Refinaria Mataripe na Bahia/Foto: Divulgação

Na contramão dos esforços do governo Lula de conter a alta dos combustíveis, botijão de 13kg na Bahia vai a R$ 158,00

Vendendo combustível mais caro desde a sua privatização, ainda no governo Jair Bolsonaro, a refinaria Mataripe (antiga RLAM) na Bahia voltou a aumentar o preço Gás LIquefeito de Petróleo (GLP), conhecido como gás de cozinha. Nesta segunda-feira (1o), a Acelen, empresa dos Emirados Árabes dona da refinaria, anunciou reajuste de 9,59% no preço do botijão de gás de 13 kg. 
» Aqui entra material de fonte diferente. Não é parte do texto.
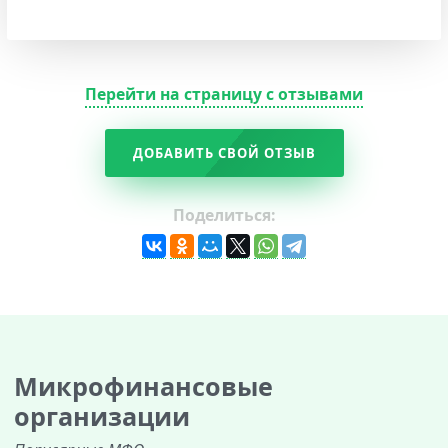
Перейти на страницу с отзывами
ДОБАВИТЬ СВОЙ ОТЗЫВ
Поделиться:
Микрофинансовые
организации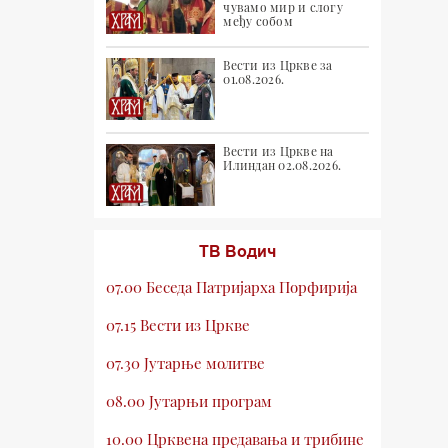
чувамо мир и слогу
међу собом
Вести из Цркве за
01.08.2026.
Вести из Цркве на
Илиндан 02.08.2026.
ТВ Водич
07.00 Беседа Патријарха Порфирија
07.15 Вести из Цркве
07.30 Јутарње молитве
08.00 Јутарњи програм
10.00 Црквена предавања и трибине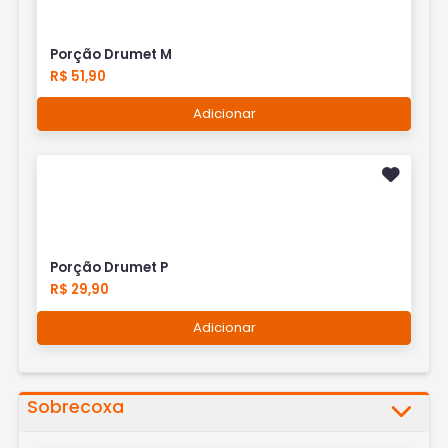
Porção Drumet M
R$ 51,90
Adicionar
Porção Drumet P
R$ 29,90
Adicionar
Sobrecoxa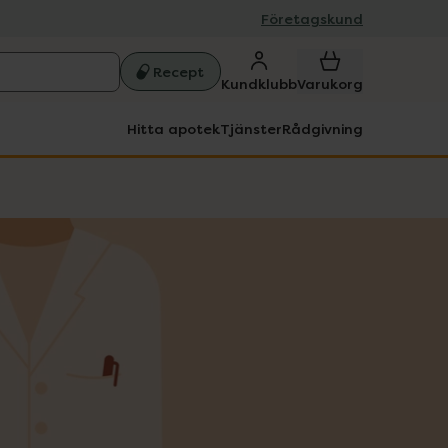
Företagskund
Recept
Kundklubb
Varukorg
Hitta apotek
Tjänster
Rådgivning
No dia anterior (31/5), o governo Lula prorrogou até 31 de julho a subvenção voltada a produtores e importadores de gás liquefeito de petróleo (GLP), possibilitando o equivalente a R$ 11 por botijão de gás de cozinha de 13 kg.

O diretor do Sindicato dos Revendedores de Gas do Estado da Bahia (SindRevGás), Robério Souza, em reportagem do G1, afirmou que o aumento pela Acelen “vai ter um impacto significativo, porque o gás vai aumentar entre R$ 8 e R$ 10. O consumidor já vai sentir o peso a partir de hoje”.

O preço médio do botijão em Salvador e na região metropolitana era de R$ 145. Com o reajuste, deve variar entre R$ 155 e R$ 158. Na maior parte do Brasil, o preço médio do gás de 13 kg varia entre R$ 120 e R$ 130. 

“Se comparar, o gás está quase 30% mais caro do que o consumidor pagava em dezembro de 2025”, denunciou o diretor do SindRevGás.

Além do impacto sobre o orçamento das famílias, o aumento de preços prejudica os revendedores e cria dificuldades para o programa federal “Gás do Povo”, que oferta gás gratuitamente para famílias de baixa renda. Com base no preço médio nacional, o programa paga R$ 106,39 aos revendedores de gás. Com o aumento do preço do botijão pela refinaria bahiana, as margens de lucro de comerciantes locais diminiu. 

Este é o terceiro aumento no preço do gás de cozinha feito pela Acelan este ano. Em janeiro, houve reajuste de 2,38%. Em abril, o aumento foi de 15%. 

REESTATIZAÇÃO DA REFINARIA

Segunda maior refinaria do Brasil em capacidade de refino, a RLAM foi vendida na calada da noite em 2021 para o fundo Mubadala, dos Emirados Árabes, por um preço abaixo da avaliação de mercado. 

A Petrobrás, que agora retoma os planos de investimentos estratégicos na área de refino, voltou à mesa e está negociando a recompra da refinaria. Em abril, o presidente Lula chegou a afirmar publicamente que o governo pretende retomar o controle da refinaria baiana. 

“A recompra da antiga RLAM, hoje Refinaria de Mataripe, pela Petrobrás reacendeu um debate fundamental para a Bahia: os impactos da privatização sobre os preços dos combustíveis e do gás de cozinha, além da necessidade de retomada do controle público de ativos estratégicos”, afirma a Associação dos Engenheiros da Petrobrás da Bahia (AEPET-BA).